Passage
E1.1 Create lists of the geometric properties of various types of quadrilaterals, including the properties of the diagonals, rotational symmetry, and line symmetry.
Activity 1: Similar and Distinct Properties of Quadrilaterals
The lesson will take place in three distinct steps, namely:
Step 1: Before (Minds On)
The teacher reviews the known quadrilaterals: square, rectangle, rhombus, parallelogram.
Step 2: During (Action)
The teacher introduces three new quadrilaterals (trapezoid, kite, and dart) and then asks students to classify the quadrilaterals according to certain properties.
Step 3: After (Consolidation)
Students will notice that quadrilaterals have similarities and differences and that some have common properties.
Source: translated from L'@telier - Ressources pédagogiques en ligne (atelier.on.ca).
Activity 2: Is It Possible?
This activity integrates concepts of geometric and spatial reasoning, measurement, and probability.
The teacher makes a statement related to the properties of geometric shapes that present a certain, probable, or impossible situation. For example, the teacher says, “My pyramid has a square base.” Students must use their knowledge of the properties of geometric shapes to indicate whether it is certain, probable, or impossible that the teacher has this shape, and justifying their answer. In this example, a student could answer that it is probable because the pyramid could not only have a square base, but also a triangular, pentagonal, hexagonal, etcetera base. The teacher then asks the students to modify the statement so that it represents a certain or impossible situation. For example, a student might say “my pyramid has a base” (a certain situation) or “my pyramid has no base” (an impossible situation).

Text extracted from each page

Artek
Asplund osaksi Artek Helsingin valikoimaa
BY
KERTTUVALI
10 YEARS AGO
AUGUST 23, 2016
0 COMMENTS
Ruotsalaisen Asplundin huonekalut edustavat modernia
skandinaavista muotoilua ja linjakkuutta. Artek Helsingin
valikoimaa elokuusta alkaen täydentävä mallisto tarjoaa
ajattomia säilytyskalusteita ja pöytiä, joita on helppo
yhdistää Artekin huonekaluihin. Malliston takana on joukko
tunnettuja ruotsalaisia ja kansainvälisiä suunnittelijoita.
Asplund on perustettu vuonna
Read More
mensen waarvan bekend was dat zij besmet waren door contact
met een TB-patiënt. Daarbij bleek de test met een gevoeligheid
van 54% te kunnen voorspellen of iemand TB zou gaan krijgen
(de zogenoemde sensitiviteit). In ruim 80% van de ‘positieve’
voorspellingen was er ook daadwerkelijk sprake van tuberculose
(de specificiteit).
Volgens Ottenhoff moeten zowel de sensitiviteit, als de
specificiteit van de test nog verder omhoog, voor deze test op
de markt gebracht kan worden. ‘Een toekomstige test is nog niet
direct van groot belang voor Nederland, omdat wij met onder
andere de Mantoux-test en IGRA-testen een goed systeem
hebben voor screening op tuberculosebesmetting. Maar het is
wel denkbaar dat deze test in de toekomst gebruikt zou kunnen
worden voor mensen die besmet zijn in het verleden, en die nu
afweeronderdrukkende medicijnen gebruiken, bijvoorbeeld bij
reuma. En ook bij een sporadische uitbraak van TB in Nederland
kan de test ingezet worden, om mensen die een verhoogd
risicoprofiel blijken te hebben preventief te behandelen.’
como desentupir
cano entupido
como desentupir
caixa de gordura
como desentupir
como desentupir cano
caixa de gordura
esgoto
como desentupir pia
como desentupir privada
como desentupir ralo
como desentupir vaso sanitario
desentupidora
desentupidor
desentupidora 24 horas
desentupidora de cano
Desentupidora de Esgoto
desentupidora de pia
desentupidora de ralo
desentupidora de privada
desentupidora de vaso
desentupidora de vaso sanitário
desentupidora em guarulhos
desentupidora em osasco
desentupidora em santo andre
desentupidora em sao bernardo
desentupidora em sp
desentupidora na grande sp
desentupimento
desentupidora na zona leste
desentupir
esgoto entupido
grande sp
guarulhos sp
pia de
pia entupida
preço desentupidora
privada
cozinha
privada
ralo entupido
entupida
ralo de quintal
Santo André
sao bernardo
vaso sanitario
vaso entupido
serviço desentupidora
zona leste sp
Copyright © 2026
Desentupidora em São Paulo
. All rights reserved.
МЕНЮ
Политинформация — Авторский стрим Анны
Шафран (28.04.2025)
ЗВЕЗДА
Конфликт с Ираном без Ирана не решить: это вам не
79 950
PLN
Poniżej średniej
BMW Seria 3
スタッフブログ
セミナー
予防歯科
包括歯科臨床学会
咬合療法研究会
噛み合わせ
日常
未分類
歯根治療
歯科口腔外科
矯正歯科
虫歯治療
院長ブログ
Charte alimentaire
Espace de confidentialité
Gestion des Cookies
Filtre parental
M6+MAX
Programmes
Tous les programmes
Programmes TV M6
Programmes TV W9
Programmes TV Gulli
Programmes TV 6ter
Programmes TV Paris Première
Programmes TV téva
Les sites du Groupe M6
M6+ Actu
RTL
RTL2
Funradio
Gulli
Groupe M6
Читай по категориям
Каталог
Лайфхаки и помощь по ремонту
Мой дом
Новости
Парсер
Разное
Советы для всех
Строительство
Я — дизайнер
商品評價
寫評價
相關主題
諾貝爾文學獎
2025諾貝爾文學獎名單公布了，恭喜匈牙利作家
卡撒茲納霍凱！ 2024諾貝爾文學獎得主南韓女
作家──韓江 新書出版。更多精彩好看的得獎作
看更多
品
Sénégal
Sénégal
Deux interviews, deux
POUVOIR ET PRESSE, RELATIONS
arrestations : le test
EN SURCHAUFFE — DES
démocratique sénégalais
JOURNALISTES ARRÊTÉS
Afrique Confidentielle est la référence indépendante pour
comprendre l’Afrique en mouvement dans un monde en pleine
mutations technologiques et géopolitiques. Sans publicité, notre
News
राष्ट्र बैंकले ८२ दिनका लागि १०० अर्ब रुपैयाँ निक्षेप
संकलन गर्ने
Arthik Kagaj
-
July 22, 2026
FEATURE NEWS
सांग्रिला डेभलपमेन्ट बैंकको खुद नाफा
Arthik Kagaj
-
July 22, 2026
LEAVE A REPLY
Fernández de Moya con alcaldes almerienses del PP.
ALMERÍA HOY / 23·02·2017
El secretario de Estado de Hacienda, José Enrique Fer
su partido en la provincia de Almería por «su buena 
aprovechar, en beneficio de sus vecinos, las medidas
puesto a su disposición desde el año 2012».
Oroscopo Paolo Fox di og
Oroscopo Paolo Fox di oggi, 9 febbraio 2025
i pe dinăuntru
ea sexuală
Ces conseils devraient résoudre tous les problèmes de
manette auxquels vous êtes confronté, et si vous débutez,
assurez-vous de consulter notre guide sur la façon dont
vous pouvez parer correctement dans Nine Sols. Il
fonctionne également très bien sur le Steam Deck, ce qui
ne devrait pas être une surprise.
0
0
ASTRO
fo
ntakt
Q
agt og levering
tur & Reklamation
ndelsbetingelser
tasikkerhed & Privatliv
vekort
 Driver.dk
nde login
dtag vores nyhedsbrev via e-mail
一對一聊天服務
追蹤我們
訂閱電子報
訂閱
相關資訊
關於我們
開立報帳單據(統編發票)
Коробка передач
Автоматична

Problem set
(a) Decide whether each statement agrees with the geometry lesson text, answering yes or no and quoting the words of the text that settle it: (i) During Step 2, the teacher presents the trapezoid, kite, and dart as new quadrilaterals. (ii) Activity 2 draws on geometric and spatial reasoning, measurement, and probability. (iii) In the pyramid example, "my pyramid has no base" is offered as a certain situation.
(b) Write a continuation of the geometry lesson text, beginning right after its final sentence.
The records come from a source separate from the geometry lesson text.

Results of the exercise
(a)
(i) Yes: "The teacher introduces three new quadrilaterals (trapezoid, kite, and dart)"
(ii) Yes: "This activity integrates concepts of geometric and spatial reasoning, measurement, and probability."
(iii) No: "“my pyramid has no base” (an impossible situation)"

(b)
Other statement examples:
- ”My hexagon has six sides.“ This statement presents a certainty, because all hexagons have six sides.
- ”My rectangle has a 45° angle.“ This statement presents an impossible situation, because all rectangles have four 90° angles.
- “My acute angle measures 120°”. This statement presents an impossible situation, because all acute angles measure less than 90°.
After grouping the students into pairs, the teacher asks them to write statements similar to the example they just worked through and that are related to geometric shapes they know. After each student has developed their statements, will read their statement. The other student will specify, with justifications, whether the statement presents a definite, probable/possible, or impossible situation and then modify it so that it presents one of the other two situations. The student who reads the initial statement must in turn specify the situation that is presented by this new statement. The students will then switch roles.
Source: translated from Guide d’enseignement efficace des mathématiques, de la 4e à la 6e année, Géométrie et sens de l'espace, Fascicule 1, p. 42.
Activity 3: My Puzzle
Using dynamic geometry software or applications, have students create a symmetrical rectangular puzzle using polygons of their choice. Ask them to then make a list of criteria that defines their puzzle. Once they have completed this task, have them exchange their list with another student and attempt to construct a puzzle that conforms to this list.
Source: translated from Guide d’enseignement efficace des mathématiques, de la 4e à la 6e année, Géométrie et sens de l'espace, Fascicule 1, p. 77.
Activity 4: Construction of Quadrilaterals Using Dynamic Geometry Software or Application
By conducting activities using technology, students are able to more easily create many cases quickly, allowing better analysis, testing of hypotheses, and making of conjectures. Using dynamic geometry software or applications enables students to more easily explore various cases within a class of geometric shapes. Students draw geometric shapes and can then move and transform them in many different ways. They can quickly construct and examine not only one geometric shape, but rather a large number of examples within a class of shapes. When a property of a geometric shape is preserved after a transformation, it is a characteristic of the geometric shape and is sufficient to describe an entire class of geometric shapes.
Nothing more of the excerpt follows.